Thursday, November 08, 2007

Remember when we were young and active on Friendster? Those were the days. I was looking through my old Friendster inbox earlier. I was lured there by an email about a new message. The message turned out to be a phantom, but I found a bunch of other, older spam. It had been a while since I'd been in there. Strange things were growing.

I was surprised by the number of messages from actual people. That doesn't happen on myspace. It's all spam all the time on myspace. Friendster actually offered up messages from real people who had actually read my profile. Some of these messages were very old. I'm not sure if I'd ever seen some of them before. I should reply to them. "You messaged me on here two years ago and I never replied." And then ask some bizarre personal questions. That could work.

I also read back over the few messages from the people I know. There are some weird ones from my brother when he was at school and some random messages from people from Pitt.

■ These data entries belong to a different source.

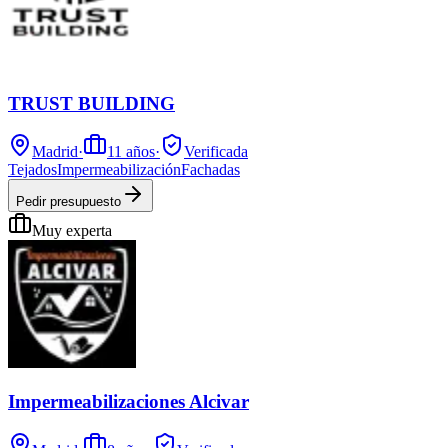
TRUST BUILDING
Madrid
·
11
años
·
Verificada
Tejados
Impermeabilización
Fachadas
Pedir presupuesto
Muy experta
Impermeabilizaciones Alcivar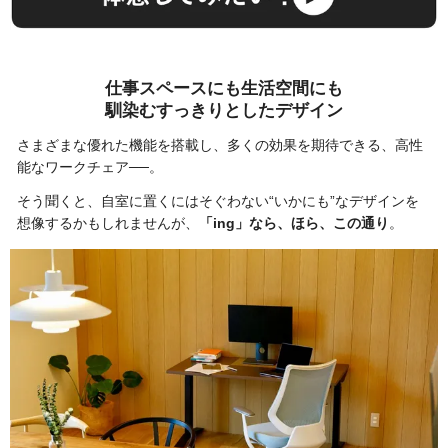
仕事スペースにも生活空間にも
馴染むすっきりとしたデザイン
さまざまな優れた機能を搭載し、多くの効果を期待できる、高性
能なワークチェア──。
そう聞くと、自室に置くにはそぐわない“いかにも”なデザインを
想像するかもしれませんが、
「ing」なら、ほら、この通り
。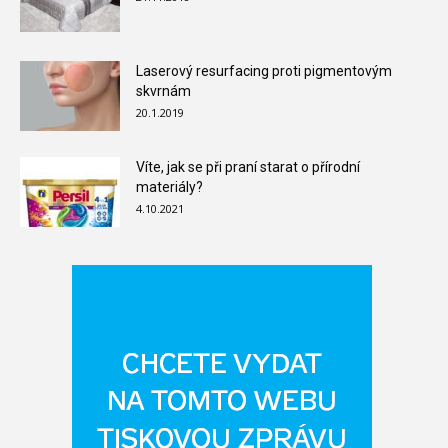
Laserový resurfacing proti pigmentovým
skvrnám
20.1.2019
Víte, jak se při praní starat o přírodní
materiály?
4.10.2021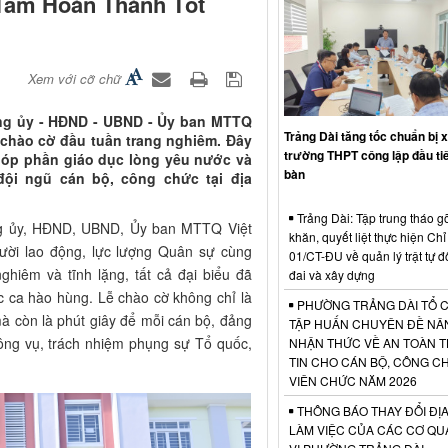
 Tâm Hoàn Thành Tốt
Xem với cỡ chữ
Đảng ủy - HĐND - UBND - Ủy ban MTTQ
Trảng Dài tăng tốc chuẩn bị 
 chào cờ đầu tuần trang nghiêm. Đây
trường THPT công lập đầu tiê
 góp phần giáo dục lòng yêu nước và
bàn
đội ngũ cán bộ, công chức tại địa
Trảng Dài: Tập trung tháo g
ng ủy, HĐND, UBND, Ủy ban MTTQ Việt
khăn, quyết liệt thực hiện Chỉ 
ười lao động, lực lượng Quân sự cùng
01/CT-ĐU về quản lý trật tự đô
ghiêm và tĩnh lặng, tất cả đại biểu đã
đai và xây dựng
c ca hào hùng. Lễ chào cờ không chỉ là
PHƯỜNG TRẢNG DÀI TỔ 
 mà còn là phút giây để mỗi cán bộ, đảng
TẬP HUẤN CHUYÊN ĐỀ NÂ
ông vụ, trách nhiệm phụng sự Tổ quốc,
NHẬN THỨC VỀ AN TOÀN 
TIN CHO CÁN BỘ, CÔNG C
VIÊN CHỨC NĂM 2026
THÔNG BÁO THAY ĐỔI ĐỊA
LÀM VIỆC CỦA CÁC CƠ QU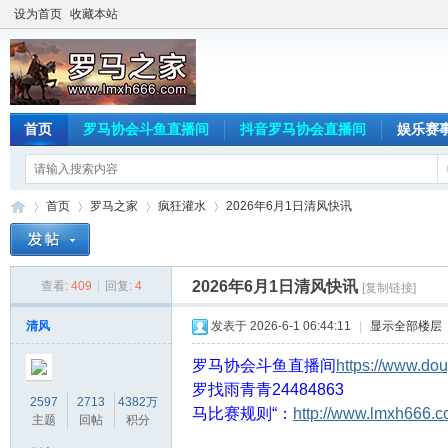
设为首页
收藏本站
首页
罗马协会斗鱼直播间
抖音罗马协会直播间
娱乐赛
首页
罗马之家
疯狂灌水
2026年6月1日清风快讯
2026年6月1日清风快讯
查看:
409
|
回复:
4
[复制链接]
罗
»
›
›
›
清风
发表于 2026-6-1 06:44:11
|
显示全部楼层
罗马协会斗鱼直播间
https://www.do
罗
找雨青青24484863
2597
2713
4382万
马比赛规则“：
http://www.lmxh666.c
主题
回帖
积分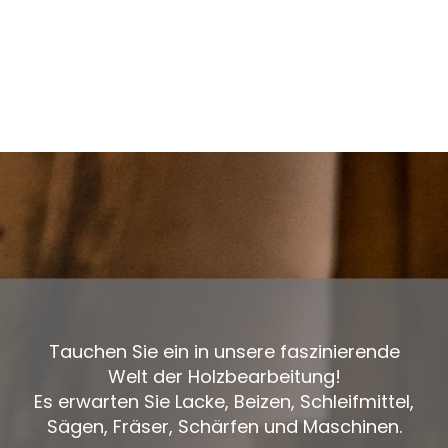
Tauchen Sie ein in unsere faszinierende
Welt der Holzbearbeitung!
Es erwarten Sie Lacke, Beizen, Schleifmittel,
Sägen, Fräser, Schärfen und Maschinen.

There are also a couple messages from people that I don't know, and, shockingly, replied to. For instance, a girl messaged me, and we became "friends" although we never had any interaction beyond her initial message to me, my reply to her in haiku form, and another message from her. I guess the ball is in my court on that one. But, hey, isn't that what's missing from the internet age? Epic correspondences? I think so. No more three line replies to email for me. From now on I take years before I reply but I write a novel back to you. Well, maybe a novella.